• **TEXT BLOCK**
------------------------------

From a different angle... You say your ex already talks bad about you. How will the children feel when they find out you abandoned them? That you chose not to contribute to them? If terminating support were possible, which it isn't unless you are terminating parental rights to clear the way for adoption, you would be creating a bigger problem. You think the children don't like you now because of what their mother tells them? Just wait until they find out you don't want to take responsibility for them.

I'm sorry you made a poor choice in a spouse and mother to your children, but there are consequences to our actions. Child support is the consequence of broken homes.

ScottGem
May 26, 2015, 06:00 AM
First, visitation and child support are treated separately in NY courts. Second, No court is going to terminate your rights just to get you out of child support. So, if you have a child support order you will need to pay that amount whether you see your children or not.


I didn't have money and her lawyer got me to give away any custody.

You couldn't afford NOT to have an attorney and are paying the price for not having proper representation. Now you absolutely need one if you are going to affect any change.

------------------------------

• **ACTIVITY LIST**
**1.** Check these statements against the child support thread: (a) NY courts handle visitation and child support together. (b) Terminating support is possible when parental rights are being terminated to clear the way for adoption. (c) A parent under a child support order has to pay only while seeing the children. For each statement, answer yes or no and quote the words of the thread that decide it.
**2.** Extend the child support thread, starting after its final sentence about needing an attorney.

• **RECORDED INFORMATION**
------------------------------

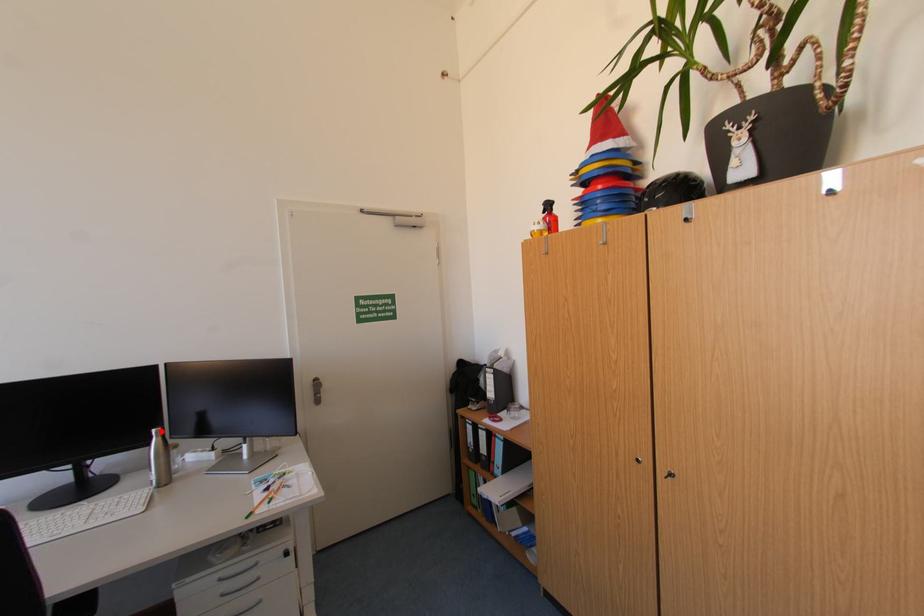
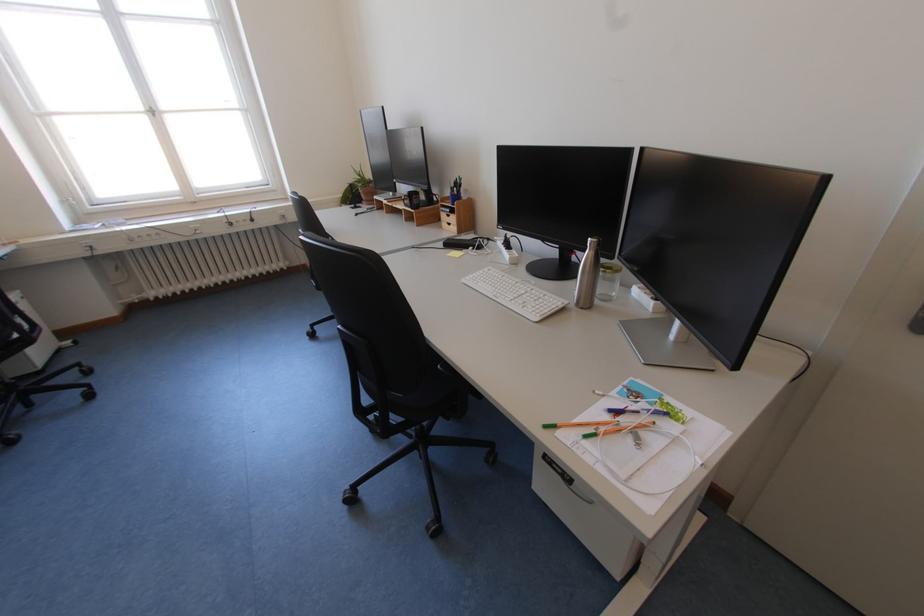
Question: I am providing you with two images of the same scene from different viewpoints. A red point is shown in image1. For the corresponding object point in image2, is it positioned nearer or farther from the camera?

------------------------------

• **TASK-BY-TASK ANSWERS**
**1.**
(a) No: "visitation and child support are treated separately in NY courts."
(b) Yes: "which it isn't unless you are terminating parental rights to clear the way for adoption"
(c) No: "you will need to pay that amount whether you see your children or not."

**2.**
I have no visitation. ... I have tried for 3 years now to see them and spend time with them.... My 5 year old son asked me "Why do you make bad decisions?" last time I had them.

So you have no court ordered visitation, yet apparently you can see them. Under what circumstances are you able to see them? What have you tried during the 3 years you tried to see them?

If I were you, I would go back to court and fight for a specific visitation schedule. I would also ask the court that the children be seen by a specialist to determine if they have truly been poisoned against you. That will create ammunition that can be used against her. But you need an attorney first. At the same time you should fight for reduced support on the basis of her income vs yours.